Given passage:
▬▬▬▬▬▬▬▬▬▬
Both also acknowledged the potential impact that distance learning may have later in their careers. Imossi is unable to shadow local doctors in different specialties to get a sense of what medical field she fits best in, and Venticinque said that depending on the health circumstances, research opportunities that are key for securing a spot in strong residency programs may or may not happen.
“My school has been connecting us with physician advisors we can talk to about future career goals. Unfortunately, nothing replaces shadowing in the clinic, but I think under the current circumstances, getting the chance to speak with physicians is a great compromise,” Imossi said. “Hearing about their sacrifices strengthens my conviction that medicine was the right career for me.”
One concern Taylor has about attending medical school in the coming months is how to make the most informed decision he can. His “second looks” have all been made digital, meaning that he cannot be on campus with other accepted students and current faculty members to mingle and to determine if the school is the right fit for him, or check out the labs and research opportunities available to him at the institution.
“It’s a really big decision, especially as an MD/PhD student,” he said. “The average time to graduation is eight years, so I’m kind of choosing where I’m going to live for almost the next decade of my life.”
As he gears up for his own MCAT exam, Howard noted that many students in his position are in limbo and unsure of how the coronavirus will impact their medical school applications and long-term career goals.
“Since it is a year long process to get into medical school, many students were planning to take the MCAT during the spring so that they would get accepted for the fall of 2021,” Howard said. “Because of COVID(-19) and the long process to apply to medical school, adjustments need to be made to the application process.”
Brielle Intorcia, FCLC ’20, planned to take a two-year gap between finishing her undergraduate degree and starting medical school. She initially planned to use this spring for separate research projects at Fordham and Montefiore Medical Center, both of which have been suspended due to health concerns. She does, however, plan to move forward with the post-grad position she secured with Weill Cornell Medicine/New York Presbyterian.
▬▬▬▬▬▬▬▬▬▬
Work instructions:
1. Decide whether each statement agrees with the passage on medical students. Answer yes or no for each, and quote the words that settle it: (a) Taylor's "second looks" have been moved online. (b) Intorcia has given up the post-grad position she secured with Weill Cornell Medicine/New York Presbyterian. (c) The average time to graduation in Taylor's program is six years.
2. According to the passage on medical students, where were the two research projects that Intorcia planned for this spring to take place?
None of the lines are needed.

Records drawn from a dataset:
▬▬▬▬▬▬▬▬▬▬
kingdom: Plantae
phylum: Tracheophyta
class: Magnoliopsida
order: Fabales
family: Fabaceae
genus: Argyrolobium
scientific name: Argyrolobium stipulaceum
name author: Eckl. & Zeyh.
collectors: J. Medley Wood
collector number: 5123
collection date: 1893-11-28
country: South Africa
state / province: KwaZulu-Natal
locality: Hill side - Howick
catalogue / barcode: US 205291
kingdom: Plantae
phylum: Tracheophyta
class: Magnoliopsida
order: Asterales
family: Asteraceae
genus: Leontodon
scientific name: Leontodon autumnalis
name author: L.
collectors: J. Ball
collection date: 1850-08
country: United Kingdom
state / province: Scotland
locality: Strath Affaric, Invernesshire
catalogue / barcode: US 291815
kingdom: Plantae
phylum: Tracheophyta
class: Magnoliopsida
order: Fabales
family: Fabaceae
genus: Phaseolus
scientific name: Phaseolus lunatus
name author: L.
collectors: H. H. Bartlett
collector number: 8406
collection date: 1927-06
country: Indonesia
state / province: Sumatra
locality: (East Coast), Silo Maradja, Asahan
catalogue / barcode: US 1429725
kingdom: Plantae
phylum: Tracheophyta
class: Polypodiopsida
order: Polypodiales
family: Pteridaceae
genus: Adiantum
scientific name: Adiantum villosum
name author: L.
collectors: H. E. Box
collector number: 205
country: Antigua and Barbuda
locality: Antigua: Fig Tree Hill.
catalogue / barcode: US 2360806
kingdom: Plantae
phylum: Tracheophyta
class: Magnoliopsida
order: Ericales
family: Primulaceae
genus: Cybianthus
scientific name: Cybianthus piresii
▬▬▬▬▬▬▬▬▬▬
Task responses:
1.
(a) Yes: "His “second looks” have all been made digital"
(b) No: "She does, however, plan to move forward with the post-grad position she secured with Weill Cornell Medicine/New York Presbyterian."
(c) No: "The average time to graduation is eight years"

2. At Fordham and Montefiore Medical Center.